───── Recorded information ─────

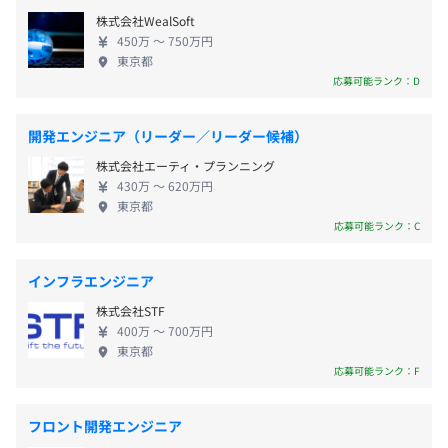
番得意とする業務からお任せ可能です。課題解決のア
・有休休暇
・DB：MariaDB、MySQL、PostgreSQL
株式会社WealSoft
イデアを出すために「調査・検討し、意見・知識を
・慶弔休暇
450万 〜 750万円
・バージョン管理：Github
共有する経験」を積める点が魅力です。「顧客の課題
東京都
をITの技術で解決できる提案とサービス提供」に一
応募可能ランク：D
緒に取り組んでくださる仲間をお待ちしております。
◆スキルアップ教育制度充実 残業時間は平均30時間
・交通費全額支給
開発エンジニア（リーダー／リーダー候補）
半期ごとの目標設定、2カ月に1回の面談・振返りを実施
以下、フレックスタイム導入（コアタイムあり）を
・役職手当
し評価をおこなっています。
株式会社エーティ・プランニング
しているため、プライベートに合わせた業務が可能
・出張手当
430万 〜 620万円
会社全体／各部門の目標を設定／公開／共有することで、
です。社内勉強会を定期的に開催したり、資格取得・
・慶弔見舞金
東京都
エンジニアが取組むべきことを明確にし個々の目標達成=
スキルアップ支援やオンライン学習、セミナーへの
応募可能ランク：C
業績アップにつなげています。
参加、書籍購入負担などもありエンジニアがスキル
アップできる教育制度充実しています。教育制度も整
インフラエンジニア
えています。
賞与：年2回
株式会社STF
400万 〜 700万円
◆札幌本社・テクニカルソリューション部
東京都
エンジニア15名で構成されています。（内訳：部長、
応募可能ランク：F
PM、PL）
昇給：年1回
フロント開発エンジニア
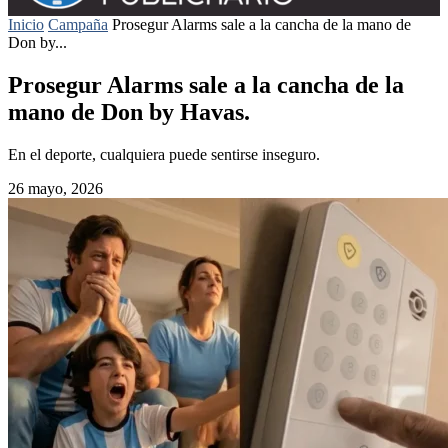
Inicio
Campaña
Prosegur Alarms sale a la cancha de la mano de
Don by...
Prosegur Alarms sale a la cancha de la
mano de Don by Havas.
En el deporte, cualquiera puede sentirse inseguro.
26 mayo, 2026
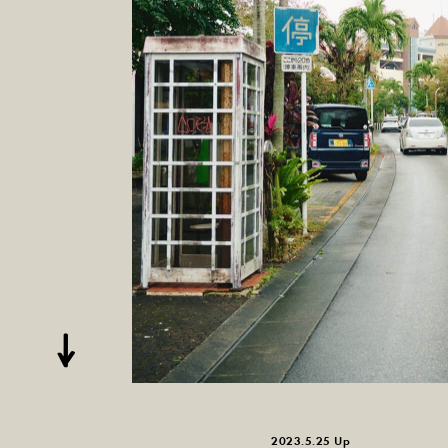
2023.5.25 Up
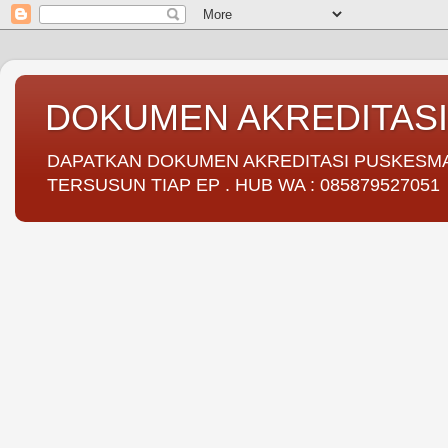
DOKUMEN AKREDITAS
DAPATKAN DOKUMEN AKREDITASI PUSKESMAS 
TERSUSUN TIAP EP . HUB WA : 085879527051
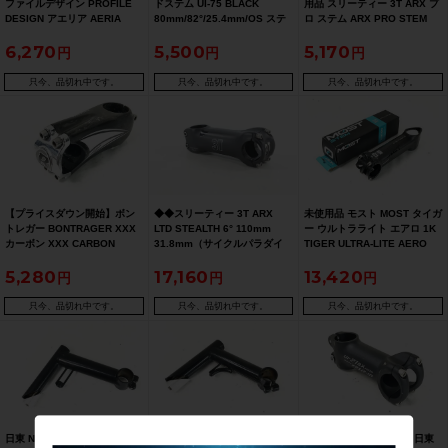
ファイルデザイン PROFILE
ドステム UI-75 BLACK
用品 スリーティー 3T ARX プ
DESIGN アエリア AERIA
80mm/82°/25.4mm/OS ステ
ロ ステム ARX PRO STEM
STEM
ム
100mm/6°/31.8mm/OS ステ
6,270
5,500
5,170
80mm/73°/31.8mm/OS ステ
ム【お買い得SALE】
ム【お買い得SALE】
只今、品切れ中です。
只今、品切れ中です。
只今、品切れ中です。
【プライスダウン開始】ボン
◆◆スリーティー 3T ARX
未使用品 モスト MOST タイガ
トレガー BONTRAGER XXX
LTD STEALTH 6° 110mm
ー ウルトラライト エアロ 1K
カーボン XXX CARBON
31.8mm（サイクルパラダイ
TIGER ULTRA-LITE AERO
80mm/7°/31.8mm/OS ステム
ス大阪より配送）
1K 130mm/8°/31.8mm/OS ス
5,280
17,160
13,420
カーボン【お買い得SALE】
テム
只今、品切れ中です。
只今、品切れ中です。
只今、品切れ中です。
日東 NITTO スレッドステム
【プライスダウン開始】日東
【プライスダウン開始】日東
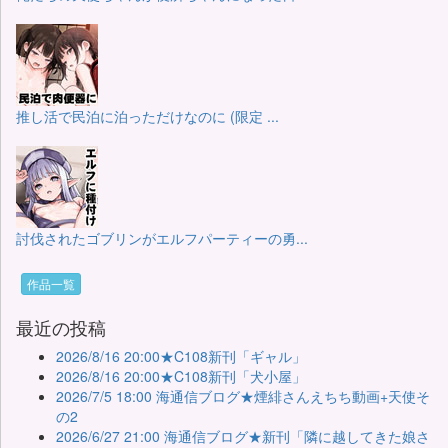
推し活で民泊に泊っただけなのに (限定 ...
討伐されたゴブリンがエルフパーティーの勇...
作品一覧
最近の投稿
2026/8/16 20:00★C108新刊「ギャル」
2026/8/16 20:00★C108新刊「犬小屋」
2026/7/5 18:00 海通信ブログ★煙緋さんえちち動画+天使そ
の2
2026/6/27 21:00 海通信ブログ★新刊「隣に越してきた娘さ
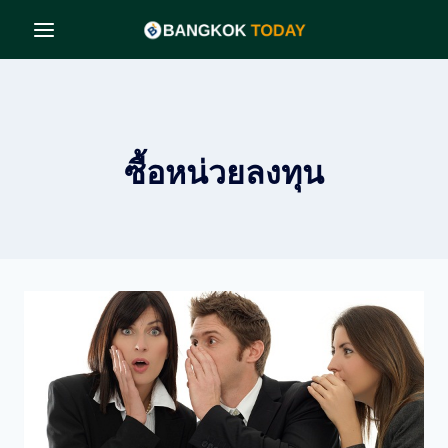
Skip
to
content
ซื้อหน่วยลงทุน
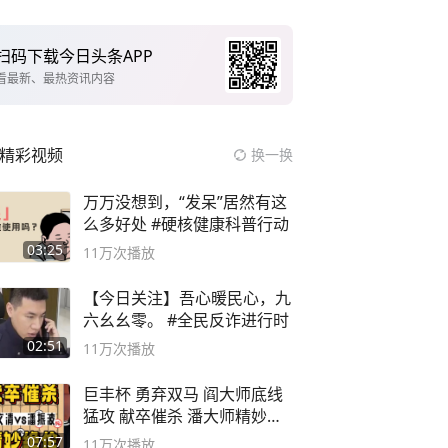
扫码下载今日头条APP
看最新、最热资讯内容
精彩视频
换一换
万万没想到，“发呆”居然有这
么多好处 #硬核健康科普行动
03:25
11万
次播放
【今日关注】吾心暖民心，九
六幺幺零。 #全民反诈进行时
02:51
11万
次播放
巨丰杯 勇弃双马 阎大师底线
猛攻 献卒催杀 潘大师精妙入
局
07:57
11万
次播放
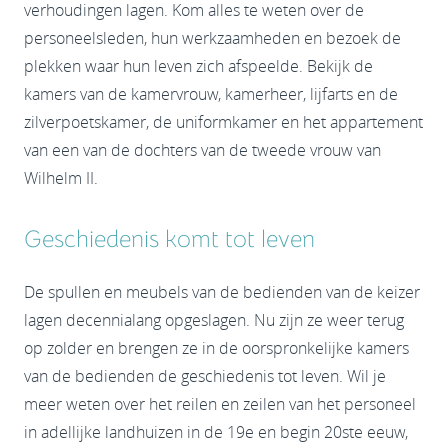
verhoudingen lagen. Kom alles te weten over de
personeelsleden, hun werkzaamheden en bezoek de
plekken waar hun leven zich afspeelde. Bekijk de
kamers van de kamervrouw, kamerheer, lijfarts en de
zilverpoetskamer, de uniformkamer en het appartement
van een van de dochters van de tweede vrouw van
Wilhelm II.
Geschiedenis komt tot leven
De spullen en meubels van de bedienden van de keizer
lagen decennialang opgeslagen. Nu zijn ze weer terug
op zolder en brengen ze in de oorspronkelijke kamers
van de bedienden de geschiedenis tot leven. Wil je
meer weten over het reilen en zeilen van het personeel
in adellijke landhuizen in de 19e en begin 20ste eeuw,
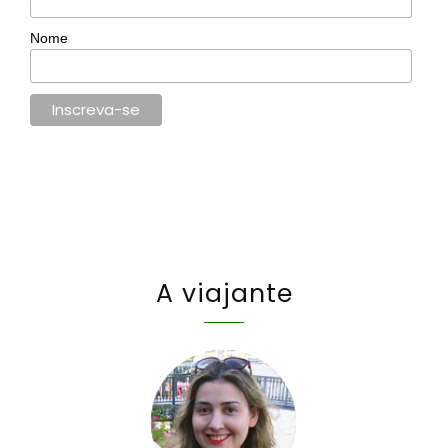
Nome
A viajante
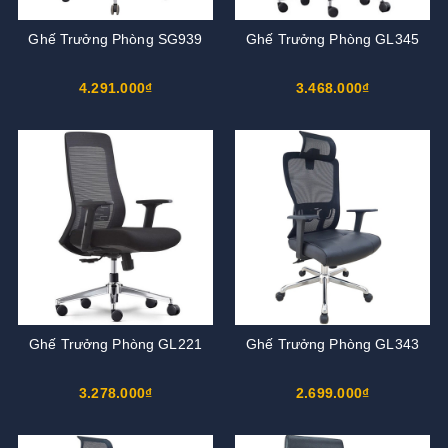
Ghế Trưởng Phòng SG939
Ghế Trưởng Phòng GL345
4.291.000₫
3.468.000₫
Ghế Trưởng Phòng GL221
Ghế Trưởng Phòng GL343
3.278.000₫
2.699.000₫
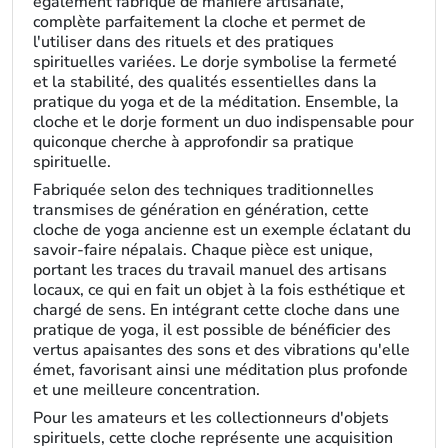
également fabriqué de manière artisanale,
complète parfaitement la cloche et permet de
l'utiliser dans des rituels et des pratiques
spirituelles variées. Le dorje symbolise la fermeté
et la stabilité, des qualités essentielles dans la
pratique du yoga et de la méditation. Ensemble, la
cloche et le dorje forment un duo indispensable pour
quiconque cherche à approfondir sa pratique
spirituelle.
Fabriquée selon des techniques traditionnelles
transmises de génération en génération, cette
cloche de yoga ancienne est un exemple éclatant du
savoir-faire népalais. Chaque pièce est unique,
portant les traces du travail manuel des artisans
locaux, ce qui en fait un objet à la fois esthétique et
chargé de sens. En intégrant cette cloche dans une
pratique de yoga, il est possible de bénéficier des
vertus apaisantes des sons et des vibrations qu'elle
émet, favorisant ainsi une méditation plus profonde
et une meilleure concentration.
Pour les amateurs et les collectionneurs d'objets
spirituels, cette cloche représente une acquisition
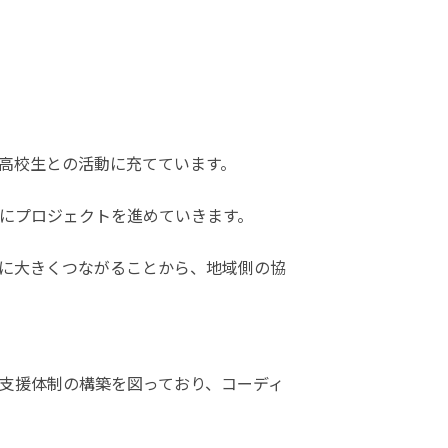
高校生との活動に充てています。
にプロジェクトを進めていきます。
に大きくつながることから、地域側の協
高校生の支援体制の構築を図っており、コーディ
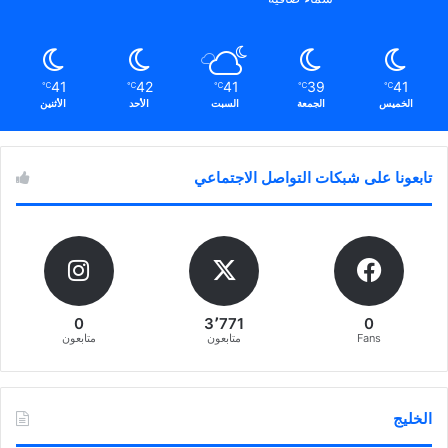
41
42
41
39
41
℃
℃
℃
℃
℃
الخميس
الجمعة
السبت
الأحد
الأثنين
تابعونا على شبكات التواصل الاجتماعي
0
3٬771
0
Fans
متابعون
متابعون
الخليج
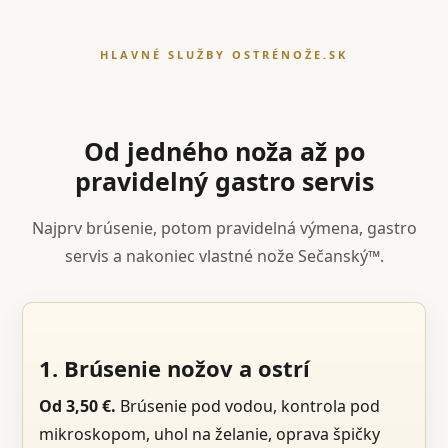
HLAVNÉ SLUŽBY OSTRÉNOŽE.SK
Od jedného noža až po
pravidelný gastro servis
Najprv brúsenie, potom pravidelná výmena, gastro
servis a nakoniec vlastné nože Sečanský™.
1. Brúsenie nožov a ostrí
Od 3,50 €.
Brúsenie pod vodou, kontrola pod
mikroskopom, uhol na želanie, oprava špičky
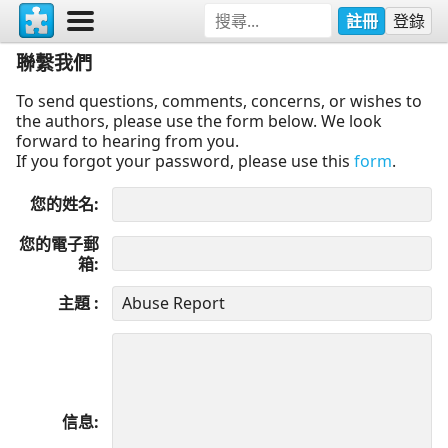
註冊
登錄
聯繫我們
To send questions, comments, concerns, or wishes to
the authors, please use the form below. We look
forward to hearing from you.
If you forgot your password, please use this
form
.
您的姓名
您的電子郵
箱
主題
信息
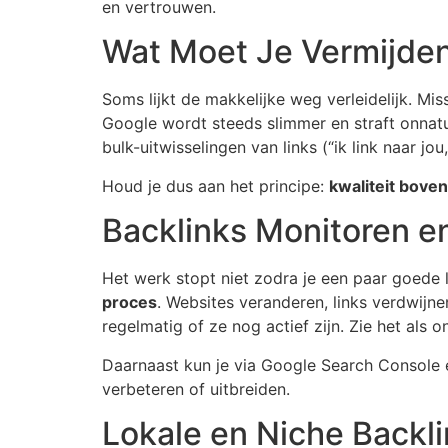
en vertrouwen.
Wat Moet Je Vermijde
Soms lijkt de makkelijke weg verleidelijk. Mis
Google wordt steeds slimmer en straft onnatuur
bulk-uitwisselingen van links (“ik link naar jou,
Houd je dus aan het principe:
kwaliteit boven
Backlinks Monitoren 
Het werk stopt niet zodra je een paar goede 
proces
. Websites veranderen, links verdwijn
regelmatig of ze nog actief zijn. Zie het als 
Daarnaast kun je via Google Search Console ee
verbeteren of uitbreiden.
Lokale en Niche Backl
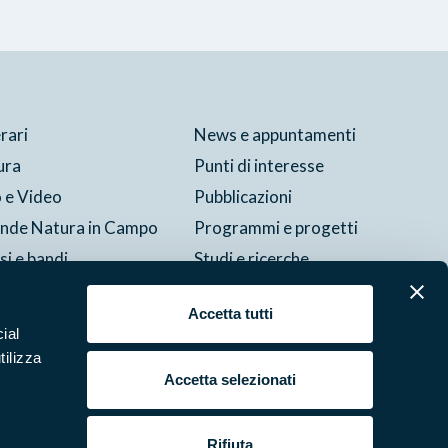
erari
News e appuntamenti
ura
Punti di interesse
 e Video
Pubblicazioni
ende Natura in Campo
Programmi e progetti
si e bandi
Studi e ricerche
tture del parco
Accetta tutti
ial
tilizza
Cookie
Preferenze
Contatti
Credits
Area riservata
Accetta selezionati
Rifiuta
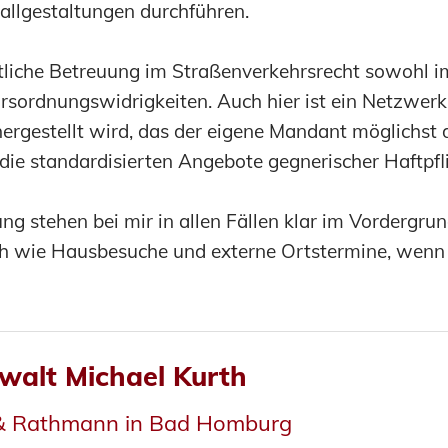
Fallgestaltungen durchführen.
tliche Betreuung im Straßenverkehrsrecht sowohl im 
ehrsordnungswidrigkeiten. Auch hier ist ein Netzwer
hergestellt wird, das der eigene Mandant möglichs
die standardisierten Angebote gegnerischer Haftpfli
ung stehen bei mir in allen Fällen klar im Vordergr
h wie Hausbesuche und externe Ortstermine, wenn di
walt Michael Kurth
 & Rathmann in Bad Homburg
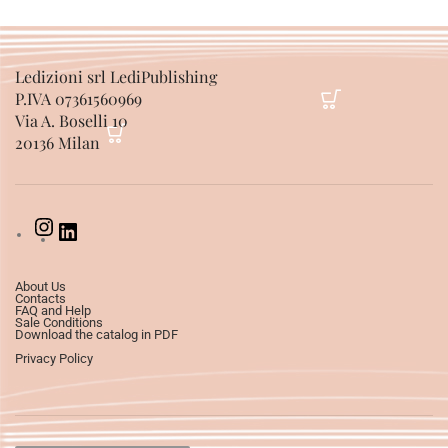
Ledizioni srl LediPublishing
P.IVA 07361560969
Via A. Boselli 10
20136 Milan
About Us
Contacts
FAQ and Help
Sale Conditions
Download the catalog in PDF
Privacy Policy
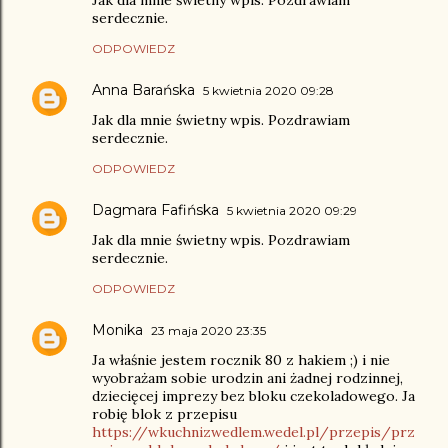
Jak dla mnie świetny wpis. Pozdrawiam
serdecznie.
ODPOWIEDZ
Anna Barańska
5 kwietnia 2020 09:28
Jak dla mnie świetny wpis. Pozdrawiam
serdecznie.
ODPOWIEDZ
Dagmara Fafińska
5 kwietnia 2020 09:29
Jak dla mnie świetny wpis. Pozdrawiam
serdecznie.
ODPOWIEDZ
Monika
23 maja 2020 23:35
Ja właśnie jestem rocznik 80 z hakiem ;) i nie
wyobrażam sobie urodzin ani żadnej rodzinnej,
dziecięcej imprezy bez bloku czekoladowego. Ja
robię blok z przepisu
https://wkuchnizwedlem.wedel.pl/przepis/prz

─────

* _Your goal_: Only lines that include "dorje" belong in the answer; return them from the entries above.

* _Expected answer_:
spirituelles variées. Le dorje symbolise la fermeté
cloche et le dorje forment un duo indispensable pour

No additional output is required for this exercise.